**Text excerpt**
=-=-=

The initial internet outage paralyzed the country’s banking system and disrupted businesses. The military likely recognized that a prolonged blackout would be economically disastrous, which is true. But a social media shutdown is just as unsustainable. Facebook is synonymous with the internet in Myanmar, and the platform is deeply embedded in e-commerce.
Thus, no matter what happens in the weeks or months ahead, restored access to social media seems all but inevitable. What’s more, the military has no leverage over Facebook, TikTok, and other online service providers based outside of the country, so any requests to remove activist accounts or videos will likely go unheeded. This should not suggest the regime is at any sort of disadvantage in maintaining power; the apparent failure of tech-savvy, youth-led demonstrations in Hong Kong and Thailand should disabuse us of that notion. But the old junta playbook for monopolizing control of communication will no longer apply in the digital era.
Expanding Access and Diminishing Oversight
During Myanmar’s previous period of military rule, the country was internationally isolated and all forms of communication with the outside world were strictly limited. The country itself developed little during those five decades, so the limited telecommunications infrastructure that existed was relatively easy to control. Domestic media operated under the thumb of the regime, few people had private telephone lines (and the ones that existed were naturally tapped), and fax machines and satellite dishes had to be registered. Any sort of unauthorized use of communications devices resulted in severe penalties and imprisonment.

=-=-=

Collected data
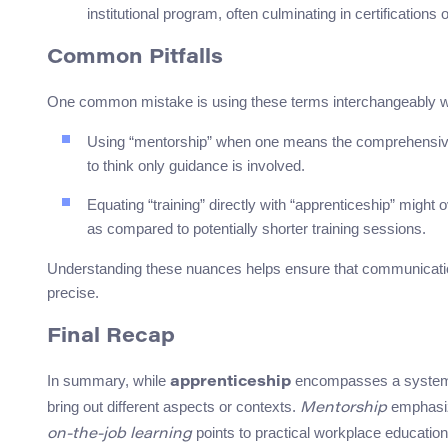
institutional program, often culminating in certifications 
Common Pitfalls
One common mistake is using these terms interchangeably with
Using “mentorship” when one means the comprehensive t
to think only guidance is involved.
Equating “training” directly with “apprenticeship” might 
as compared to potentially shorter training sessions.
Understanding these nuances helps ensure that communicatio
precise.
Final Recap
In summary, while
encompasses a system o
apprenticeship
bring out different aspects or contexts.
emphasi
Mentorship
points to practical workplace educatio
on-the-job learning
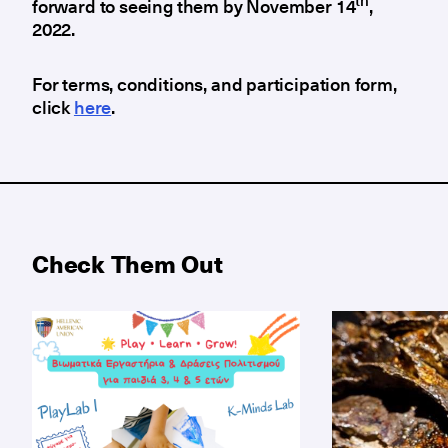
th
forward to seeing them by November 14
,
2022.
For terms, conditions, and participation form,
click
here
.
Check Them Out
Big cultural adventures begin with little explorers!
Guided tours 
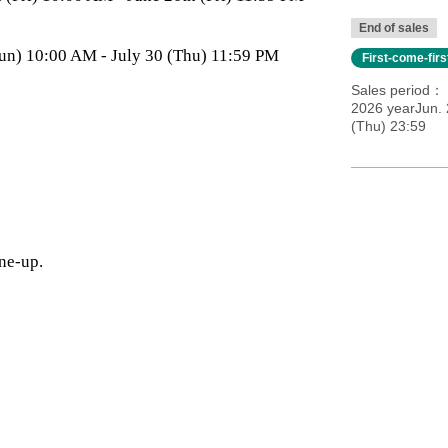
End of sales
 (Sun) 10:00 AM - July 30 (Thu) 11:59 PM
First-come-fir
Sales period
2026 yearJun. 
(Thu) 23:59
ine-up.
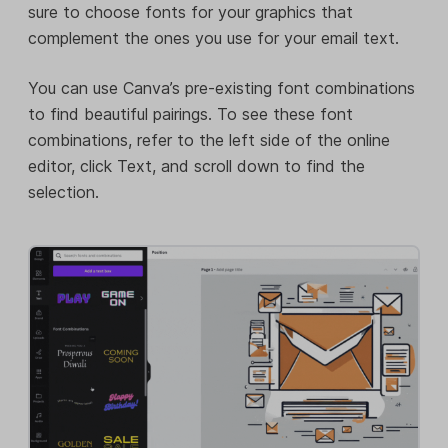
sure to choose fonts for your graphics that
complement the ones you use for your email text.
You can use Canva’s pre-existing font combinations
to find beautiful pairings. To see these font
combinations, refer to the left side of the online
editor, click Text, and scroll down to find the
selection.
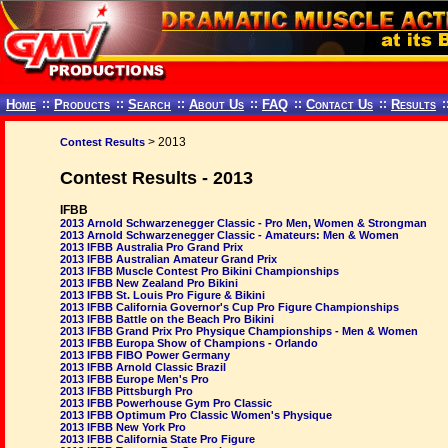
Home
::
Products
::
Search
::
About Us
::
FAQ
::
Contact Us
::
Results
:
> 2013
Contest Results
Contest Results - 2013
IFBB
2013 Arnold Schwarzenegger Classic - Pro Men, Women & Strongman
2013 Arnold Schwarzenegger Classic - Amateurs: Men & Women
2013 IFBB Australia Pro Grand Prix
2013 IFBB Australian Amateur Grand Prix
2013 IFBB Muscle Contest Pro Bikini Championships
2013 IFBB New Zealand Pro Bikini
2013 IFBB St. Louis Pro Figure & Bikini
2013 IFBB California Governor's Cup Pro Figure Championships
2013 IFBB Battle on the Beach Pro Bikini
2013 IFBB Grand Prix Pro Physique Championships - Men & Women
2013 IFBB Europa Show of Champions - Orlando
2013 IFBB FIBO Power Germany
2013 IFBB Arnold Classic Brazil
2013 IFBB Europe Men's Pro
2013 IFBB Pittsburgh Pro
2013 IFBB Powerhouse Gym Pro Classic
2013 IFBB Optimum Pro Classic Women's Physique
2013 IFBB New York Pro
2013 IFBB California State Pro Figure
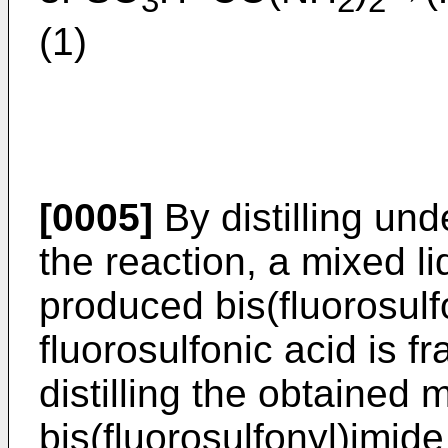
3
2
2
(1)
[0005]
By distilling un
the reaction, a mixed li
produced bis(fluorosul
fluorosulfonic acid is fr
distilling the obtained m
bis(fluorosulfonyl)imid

=-=-=

**Task set**
1. In the passage on communications in Myanmar, which online platform is described as synonymous with the internet there?
2. List each line of the listing above that contains the string "these", matching case exactly.

**Expected responses**
1. Facebook

2.
One common mistake is using these terms interchangeably with
Understanding these nuances helps ensure that communicatio
to find beautiful pairings. To see these font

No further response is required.